FORT MCPHERSON, Ga. (Army News Service, May 18, 2007) - In a visit to Fort McPherson and Fort Gillem Tuesday, Army Chief of Staff Gen. George W. Casey Jr. emphasized his goal to support Army Families.

Gen. Casey is spending his first 60 days on the job framing initiatives. He will take the next 100 days to receive feedback from leaders, Soldiers and Families to calibrate whether the initiatives - which include maintaining the continuity of Army modernization and increasing the quality of support to Soldiers and Families affected by deployments - are the right areas of emphasis.

The responses from his tour will be presented to the assistant secretaries of the Army in charge of each initiative.

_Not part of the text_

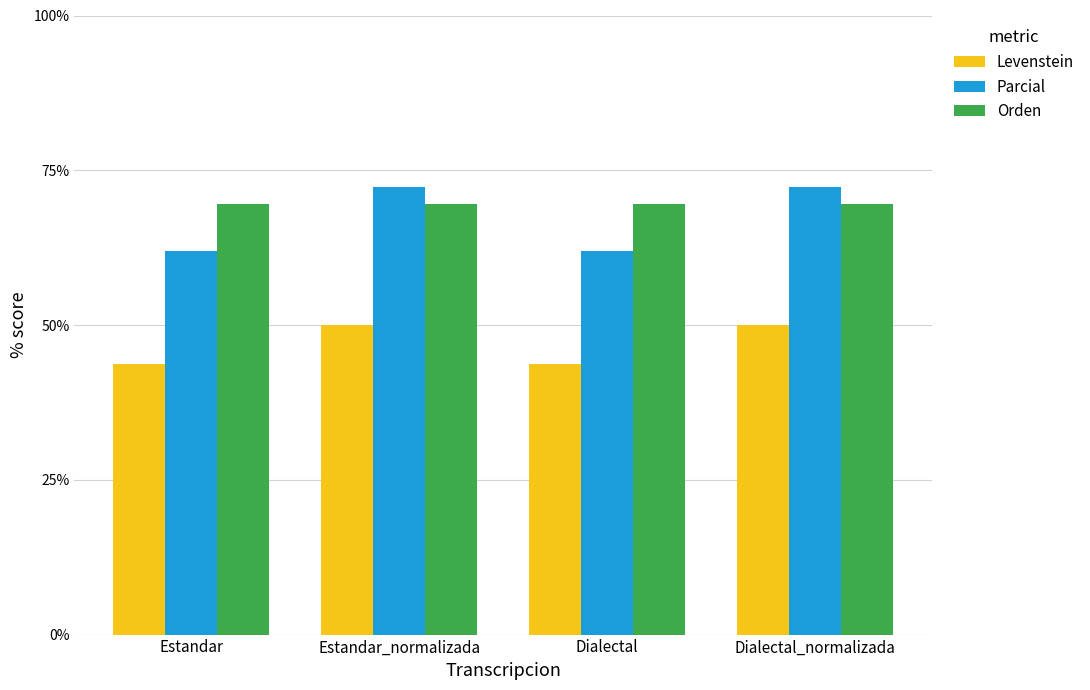

What is the label of the 1st bar from the left?

Estandar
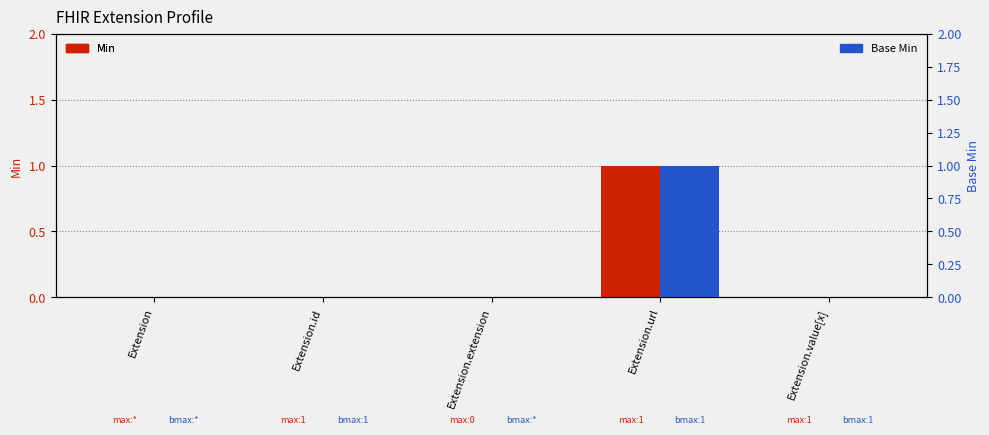

What is the label of the 2nd bar from the left?

Extension.id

They will prepare action plans and create necessary programs and budget systems, the general said.

Eight-five to 90 percent of Soldiers are comfortable with the Army transformation, Gen. Casey said.

"There is great support for what the Army is trying to accomplish in terms of modernization and support to deploying forces, preparing the deploying forces and resettling those that deploy," he said. "We are in a consistent cycle of consuming and building readiness, and that will continue well past the time Army operations have ended in Iraq and Afghanistan."

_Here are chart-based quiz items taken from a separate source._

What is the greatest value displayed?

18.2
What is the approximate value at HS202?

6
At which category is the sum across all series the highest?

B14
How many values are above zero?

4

But Families are stressed by the increase and pace of deployments, he added. "And we are starting to see the impact of five years of war on our Soldiers, Families, equipment and institution... We will raise what we do for Families another notch. Doing so will preserve the strength of the force."

The general said Family members have expressed to him that it's not new programs they want, but funding and standardization for programs that already exist. Information must also be given to teachers to help them understand what children may be going through when one parent or both are deployed for extended periods.

"Combat is inherently brutal and difficult, and it impacts humans in different ways," he said. "We have recognition and counseling programs we are working on to enhance and increase the level of support for Families and their Soldiers who are dealing with post traumatic stress disorder and traumatic brain injury."

Gen. Casey served in Iraq as a commander for 30 months and insists the Army isn't stretched too thin. "We will give the nation the Army it needs in 2020, while we meet our commitment today," he said.